Saved data entries

□ □ □ □ □ □ □

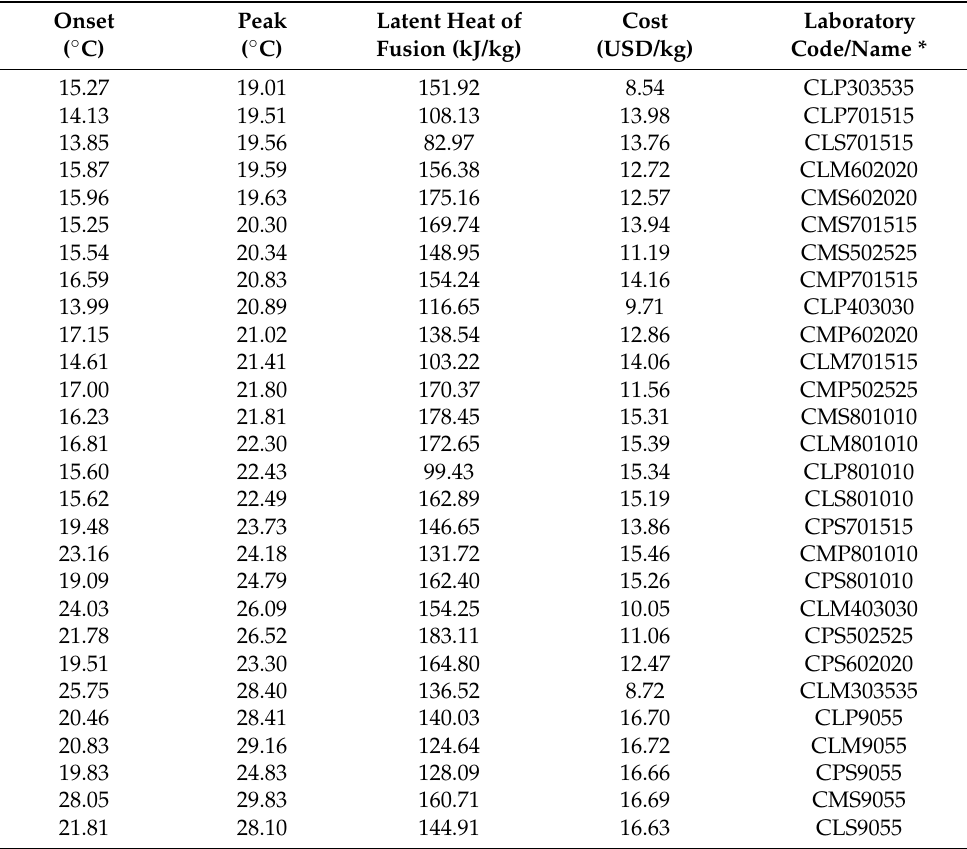
Table 2. Thermophysical properties of the obtained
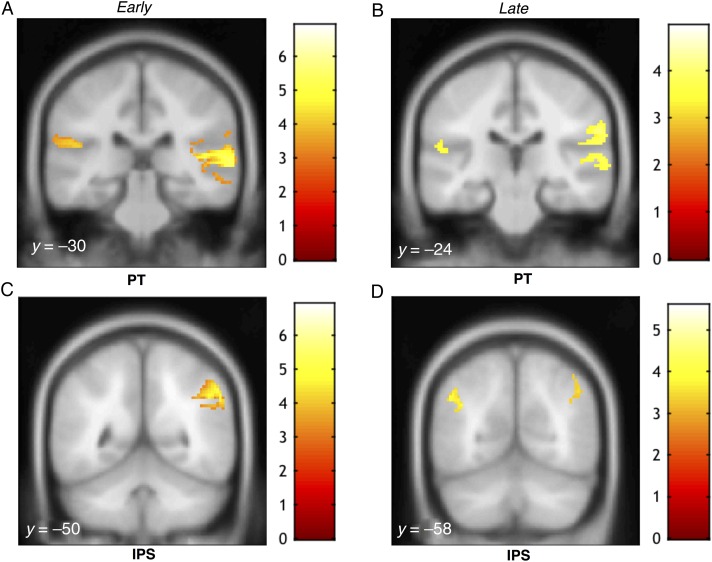
MEG source activations as a function of coherence for the basic SFG stimulus. Activations (thresholded at P < 0.001, uncorrected) are shown on the superior temporal plane of the MNI152 template image and the corresponding y coordinates are overlaid on each image. The heat map adjacent to each figure depicts the T value. Coordinates of local maxima are provided in Table 1. Maximum response during the early transition period was observed in PT and right inferior parietal cortex (A) as well as in the right IPS (C). Activity during the later response window was observed in PT bilaterally and the right inferior parietal cortex (B) as well as in both the left and right IPS (D).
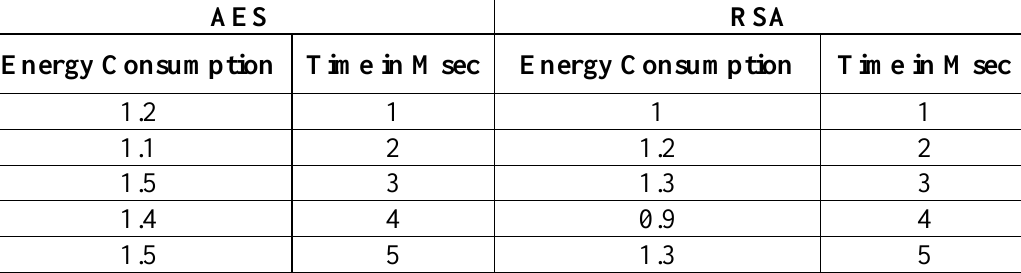
Table 8. Energy Consumption Time of AES and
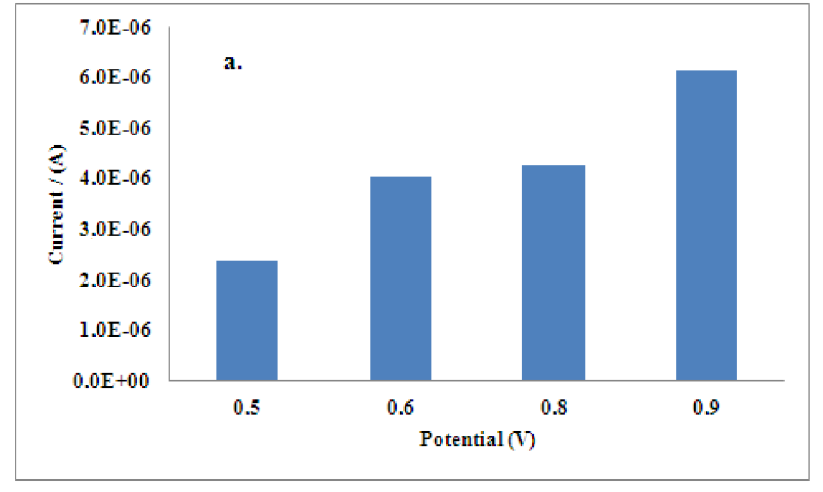
Figure 1. ( a ) Current response of ATI with potential, ( b ) Current response of ATI with pH, ( c ) Current response of ATI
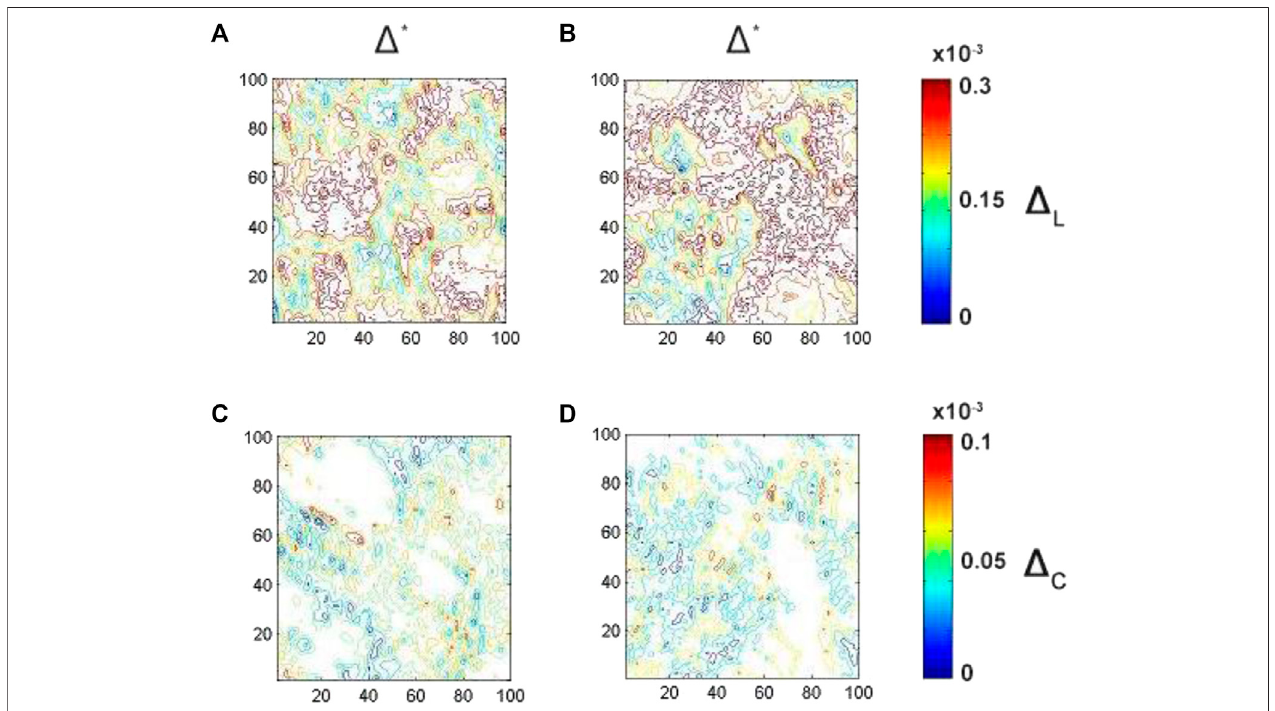
FIGURE 9 | Embossed topographic maps of linear (A, B) and circular (C, D) dichroism of ACI (left column) and CHD (right column) myocardial histological sections. The determined optimal phase planes are θ p ( Δ L , Δ C ) (cid:1) 0 . 55rad.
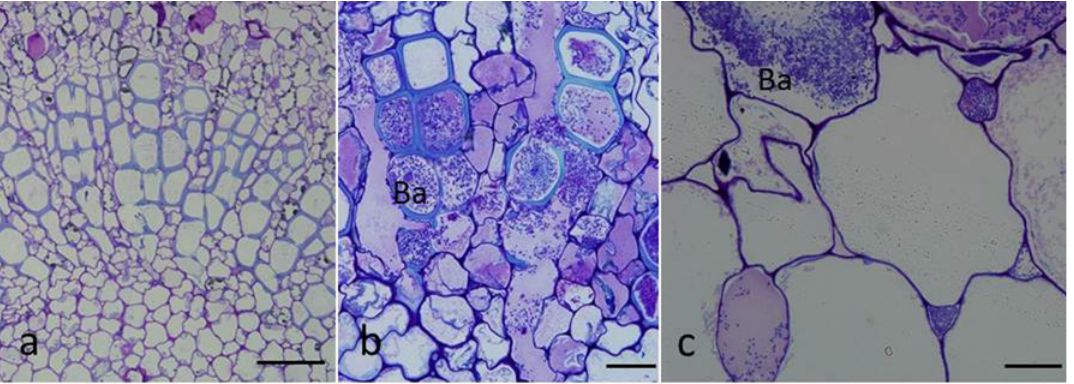
Fig 7. Light micrographs of leaf veins colonized by GFPuv-labeled Psa cells. (a), Cross-section of the healthy vein. Bar = 50 μ m; (b), bacterial colonization of vessels in the vascular bundle. Bar = 20 μ m; c, bacterial colonization of the cortex cells and intercellular spaces. Bar = 20 μ m.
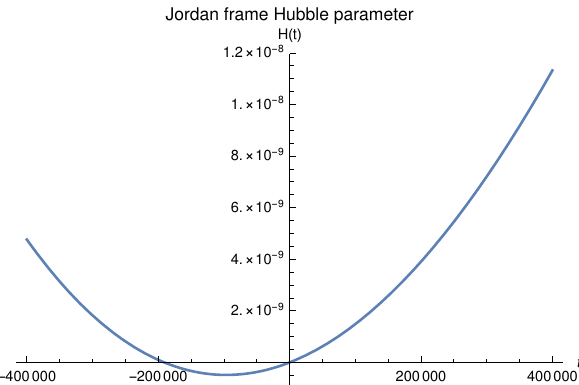
Figure 18. Time evolution of the Hubble parameter in the Jordan frame in vacuum background in exponential gravity with the initial conditions H ( 0 ) = 0, ˙ H ( 0 ) = 10 − 14 , ¨ H ( 0 ) = 10 − 19 .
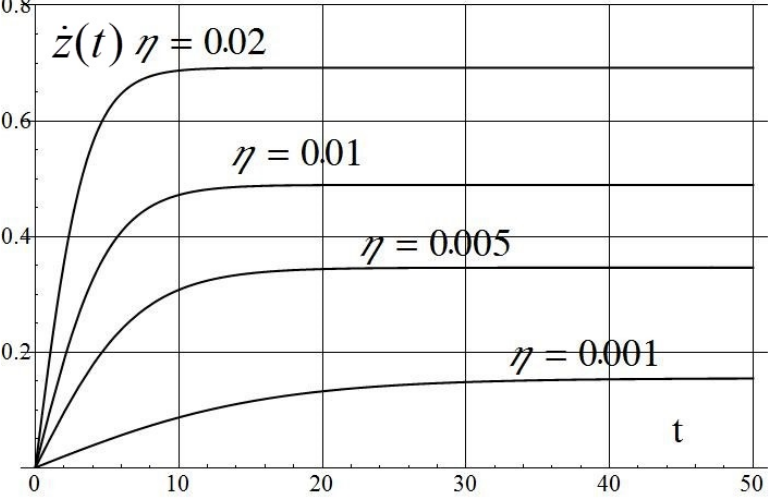
Figure 2. Speed of submersion of the cylinder versus time in accelerated motion for an instantaneous change in buoyancy ( t 0 = 0 ) and various magnitudes of η , l c = 1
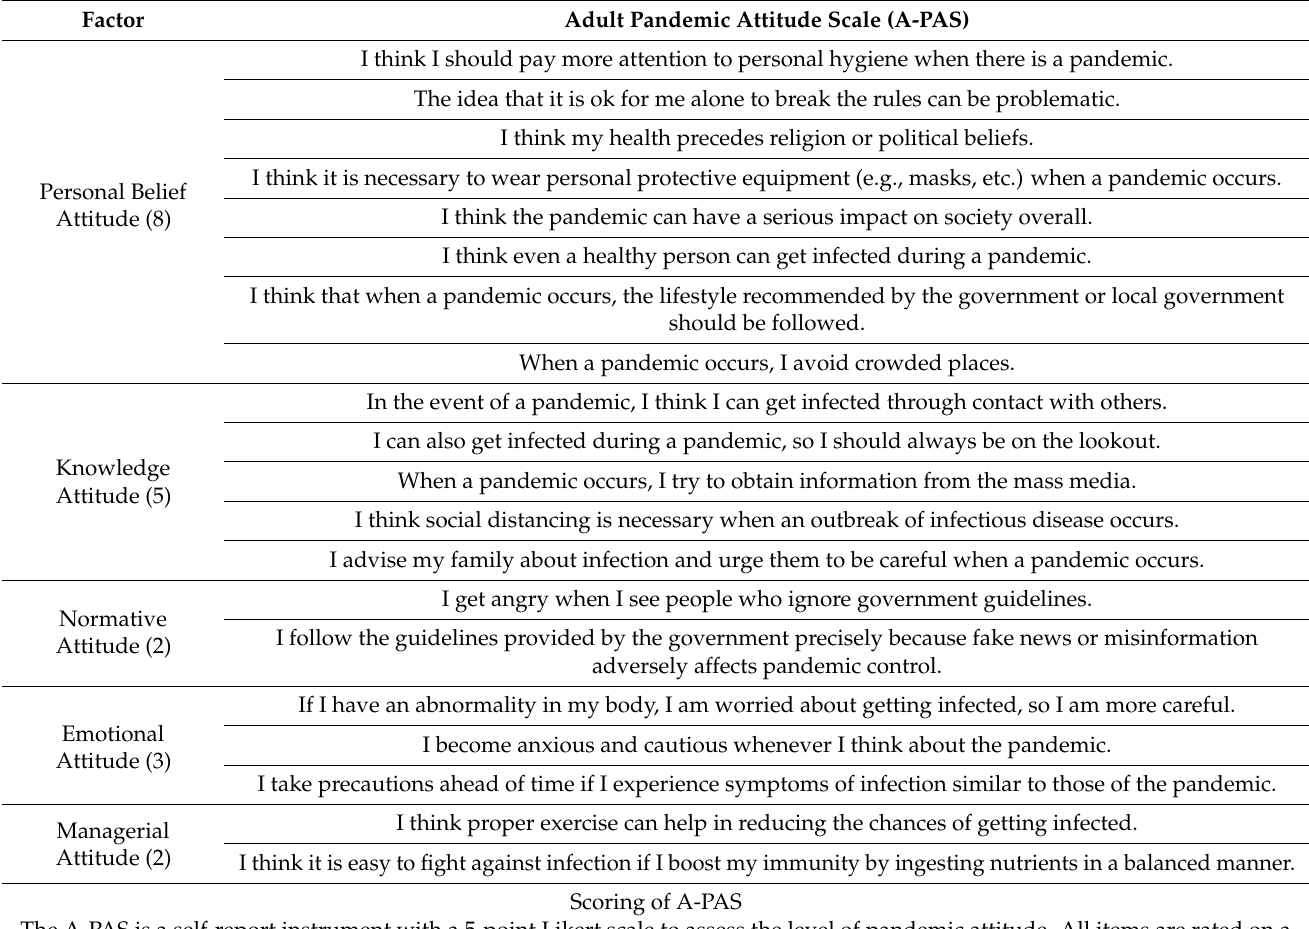
Table 7. Adult Pandemic Attitude Scale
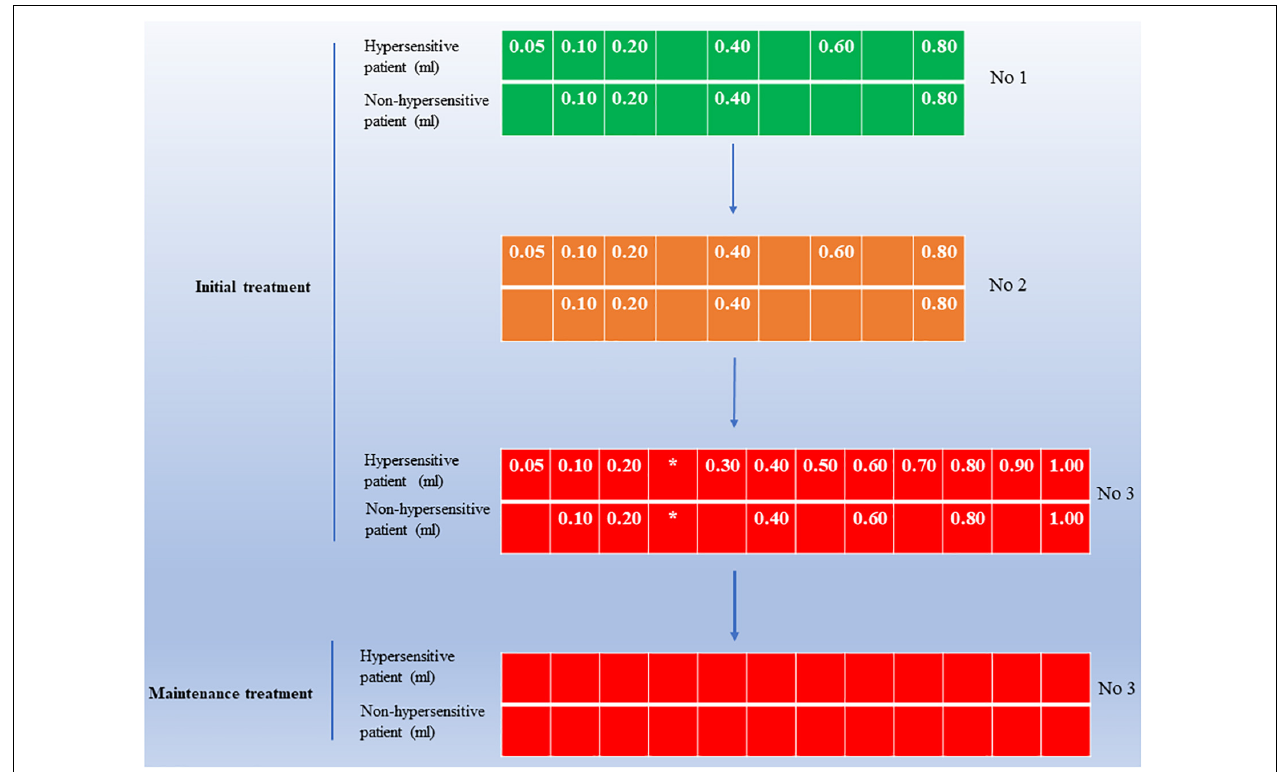
FIGURE 2 | An overview of SCIT administration schedule in pediatric AR patients. The initial treatment size is available in three vials, including concentrations 1, 2, and 3. Initial treatment should start with the lowest dose at the lowest concentration 1 until the patient’s tolerance limit (individual maximum dose) is reached, with an injection interval of 7–14 days during this period. After reaching the maximum dose in the initial phase enter the maintenance phase of treatment, during which the injected dose is the individual maximum dose, with an injection interval of 4–6 weeks. For hypersensitive patients, use the dose shown in the figure for “hypersensitive patients.” *Note the maximum dose for the individual. Maximum dose concentration 3, 1.0 ml; AR, allergic rhinitis; SCIT, subcutaneous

□ □ □ □ □ □ □

**WORK INSTRUCTIONS**
Return only the stretch above from the line containing "FIGURE 9 | Embossed" through the line containing "Figure 18. Time", word for word and without pictures.

**OUTPUT OF THE EXERCISE**
FIGURE 9 | Embossed topographic maps of linear (A, B) and circular (C, D) dichroism of ACI (left column) and CHD (right column) myocardial histological sections. The determined optimal phase planes are θ p ( Δ L , Δ C ) (cid:1) 0 . 55rad.
Fig 7. Light micrographs of leaf veins colonized by GFPuv-labeled Psa cells. (a), Cross-section of the healthy vein. Bar = 50 μ m; (b), bacterial colonization of vessels in the vascular bundle. Bar = 20 μ m; c, bacterial colonization of the cortex cells and intercellular spaces. Bar = 20 μ m.
Figure 18. Time evolution of the Hubble parameter in the Jordan frame in vacuum background in exponential gravity with the initial conditions H ( 0 ) = 0, ˙ H ( 0 ) = 10 − 14 , ¨ H ( 0 ) = 10 − 19 .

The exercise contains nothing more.